### WHAT YOU ARE ASKED TO DO
Reproduce the stretch of entries from the start through the line containing "Shraks Shraks™ Moon", replacing "EM Acoustics" with "EMA" wherever it occurs and keeping everything else the same.

### ENTRIES PROVIDED
Content starts
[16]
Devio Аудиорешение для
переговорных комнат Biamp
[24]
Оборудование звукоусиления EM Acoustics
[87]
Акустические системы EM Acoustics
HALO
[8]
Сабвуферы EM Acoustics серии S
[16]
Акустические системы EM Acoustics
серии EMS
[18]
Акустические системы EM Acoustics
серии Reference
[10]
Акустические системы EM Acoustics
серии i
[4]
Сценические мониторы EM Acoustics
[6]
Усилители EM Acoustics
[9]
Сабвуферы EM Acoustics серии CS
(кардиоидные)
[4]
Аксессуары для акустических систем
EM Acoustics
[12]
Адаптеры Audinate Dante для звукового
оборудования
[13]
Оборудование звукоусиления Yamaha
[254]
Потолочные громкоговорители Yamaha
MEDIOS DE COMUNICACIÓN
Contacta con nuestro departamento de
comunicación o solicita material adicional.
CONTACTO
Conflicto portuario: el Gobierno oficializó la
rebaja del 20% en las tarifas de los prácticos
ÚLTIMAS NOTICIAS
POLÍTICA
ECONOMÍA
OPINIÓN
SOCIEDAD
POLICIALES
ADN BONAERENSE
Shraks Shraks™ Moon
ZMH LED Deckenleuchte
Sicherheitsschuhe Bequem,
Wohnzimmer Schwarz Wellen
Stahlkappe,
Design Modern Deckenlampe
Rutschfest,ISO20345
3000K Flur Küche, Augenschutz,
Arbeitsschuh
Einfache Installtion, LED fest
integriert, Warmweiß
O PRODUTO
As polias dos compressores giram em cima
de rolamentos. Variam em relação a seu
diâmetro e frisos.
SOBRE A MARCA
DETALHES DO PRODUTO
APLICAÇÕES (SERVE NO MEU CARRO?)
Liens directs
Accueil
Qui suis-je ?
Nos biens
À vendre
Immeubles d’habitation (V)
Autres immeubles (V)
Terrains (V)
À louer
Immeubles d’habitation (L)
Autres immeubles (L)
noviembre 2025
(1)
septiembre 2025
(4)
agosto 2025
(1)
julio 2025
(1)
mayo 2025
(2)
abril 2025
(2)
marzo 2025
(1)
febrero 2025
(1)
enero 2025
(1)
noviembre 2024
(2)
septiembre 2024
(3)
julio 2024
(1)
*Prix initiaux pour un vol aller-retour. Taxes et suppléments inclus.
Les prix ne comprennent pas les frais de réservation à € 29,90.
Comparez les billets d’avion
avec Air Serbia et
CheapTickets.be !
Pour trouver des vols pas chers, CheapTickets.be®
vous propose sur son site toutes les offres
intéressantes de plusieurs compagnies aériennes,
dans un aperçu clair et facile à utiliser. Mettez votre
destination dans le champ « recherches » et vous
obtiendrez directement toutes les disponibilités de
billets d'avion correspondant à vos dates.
Content ends
### TASK OUTPUT
[16]
Devio Аудиорешение для
переговорных комнат Biamp
[24]
Оборудование звукоусиления EMA
[87]
Акустические системы EMA
HALO
[8]
Сабвуферы EMA серии S
[16]
Акустические системы EMA
серии EMS
[18]
Акустические системы EMA
серии Reference
[10]
Акустические системы EMA
серии i
[4]
Сценические мониторы EMA
[6]
Усилители EMA
[9]
Сабвуферы EMA серии CS
(кардиоидные)
[4]
Аксессуары для акустических систем
EMA
[12]
Адаптеры Audinate Dante для звукового
оборудования
[13]
Оборудование звукоусиления Yamaha
[254]
Потолочные громкоговорители Yamaha
MEDIOS DE COMUNICACIÓN
Contacta con nuestro departamento de
comunicación o solicita material adicional.
CONTACTO
Conflicto portuario: el Gobierno oficializó la
rebaja del 20% en las tarifas de los prácticos
ÚLTIMAS NOTICIAS
POLÍTICA
ECONOMÍA
OPINIÓN
SOCIEDAD
POLICIALES
ADN BONAERENSE
Shraks Shraks™ Moon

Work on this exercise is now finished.